BEGIN SUPPLIED MATERIAL

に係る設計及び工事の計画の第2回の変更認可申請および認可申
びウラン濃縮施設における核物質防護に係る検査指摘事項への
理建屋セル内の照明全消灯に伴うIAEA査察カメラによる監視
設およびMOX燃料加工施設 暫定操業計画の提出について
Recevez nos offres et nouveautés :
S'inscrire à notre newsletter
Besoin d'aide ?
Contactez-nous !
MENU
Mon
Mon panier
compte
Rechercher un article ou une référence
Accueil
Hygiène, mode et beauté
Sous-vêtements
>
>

END SUPPLIED MATERIAL
BEGIN SUPPLIED MATERIAL

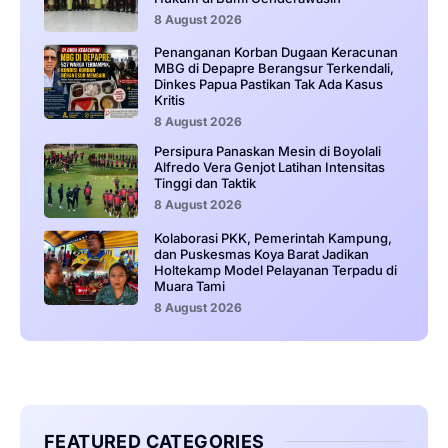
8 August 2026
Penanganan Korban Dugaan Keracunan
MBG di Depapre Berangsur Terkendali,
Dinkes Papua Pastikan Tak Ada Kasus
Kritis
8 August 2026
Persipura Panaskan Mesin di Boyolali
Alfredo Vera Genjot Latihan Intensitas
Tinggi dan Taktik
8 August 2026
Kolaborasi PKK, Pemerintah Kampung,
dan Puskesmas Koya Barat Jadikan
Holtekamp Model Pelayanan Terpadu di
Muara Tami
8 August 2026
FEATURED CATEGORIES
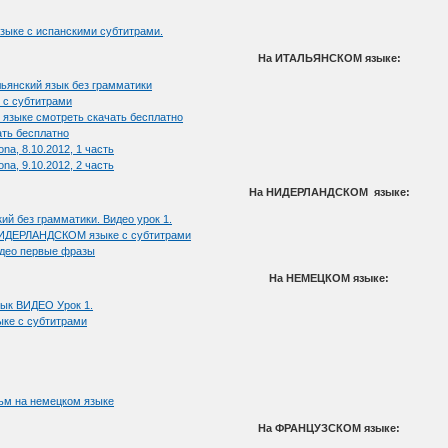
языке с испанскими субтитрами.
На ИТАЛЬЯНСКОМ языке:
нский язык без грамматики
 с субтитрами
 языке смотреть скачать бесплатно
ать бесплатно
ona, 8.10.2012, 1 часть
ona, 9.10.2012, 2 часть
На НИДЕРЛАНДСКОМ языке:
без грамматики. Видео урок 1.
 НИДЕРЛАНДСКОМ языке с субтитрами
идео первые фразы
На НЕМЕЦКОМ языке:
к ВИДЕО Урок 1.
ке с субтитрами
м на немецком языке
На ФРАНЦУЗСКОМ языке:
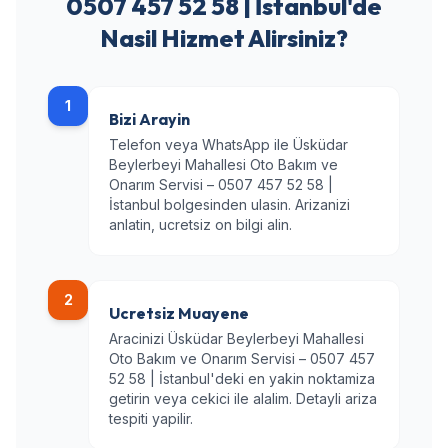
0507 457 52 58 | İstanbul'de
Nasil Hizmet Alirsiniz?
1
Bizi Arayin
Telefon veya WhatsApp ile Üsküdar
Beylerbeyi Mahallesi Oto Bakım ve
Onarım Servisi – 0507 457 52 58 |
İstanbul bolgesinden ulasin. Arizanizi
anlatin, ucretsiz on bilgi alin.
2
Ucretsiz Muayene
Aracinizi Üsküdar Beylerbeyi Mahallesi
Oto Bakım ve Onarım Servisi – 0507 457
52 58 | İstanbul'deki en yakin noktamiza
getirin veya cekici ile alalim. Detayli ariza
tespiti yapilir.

END SUPPLIED MATERIAL
BEGIN SUPPLIED MATERIAL

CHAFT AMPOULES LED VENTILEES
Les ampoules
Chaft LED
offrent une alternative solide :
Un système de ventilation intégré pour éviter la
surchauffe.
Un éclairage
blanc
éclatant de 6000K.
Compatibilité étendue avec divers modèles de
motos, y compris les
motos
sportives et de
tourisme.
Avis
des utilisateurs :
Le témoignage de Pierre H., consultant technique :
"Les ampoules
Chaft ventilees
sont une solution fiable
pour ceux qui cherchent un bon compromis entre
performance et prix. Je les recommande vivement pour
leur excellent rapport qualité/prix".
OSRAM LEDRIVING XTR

END SUPPLIED MATERIAL

### TASK OBJECTIVE
Copy out, word for word, the lines from the one containing "0507 457 52 58 | İstanbul'de" through the one containing "tespiti yapilir.", both ends included.

### SOLUTION
0507 457 52 58 | İstanbul'de
Nasil Hizmet Alirsiniz?
1
Bizi Arayin
Telefon veya WhatsApp ile Üsküdar
Beylerbeyi Mahallesi Oto Bakım ve
Onarım Servisi – 0507 457 52 58 |
İstanbul bolgesinden ulasin. Arizanizi
anlatin, ucretsiz on bilgi alin.
2
Ucretsiz Muayene
Aracinizi Üsküdar Beylerbeyi Mahallesi
Oto Bakım ve Onarım Servisi – 0507 457
52 58 | İstanbul'deki en yakin noktamiza
getirin veya cekici ile alalim. Detayli ariza
tespiti yapilir.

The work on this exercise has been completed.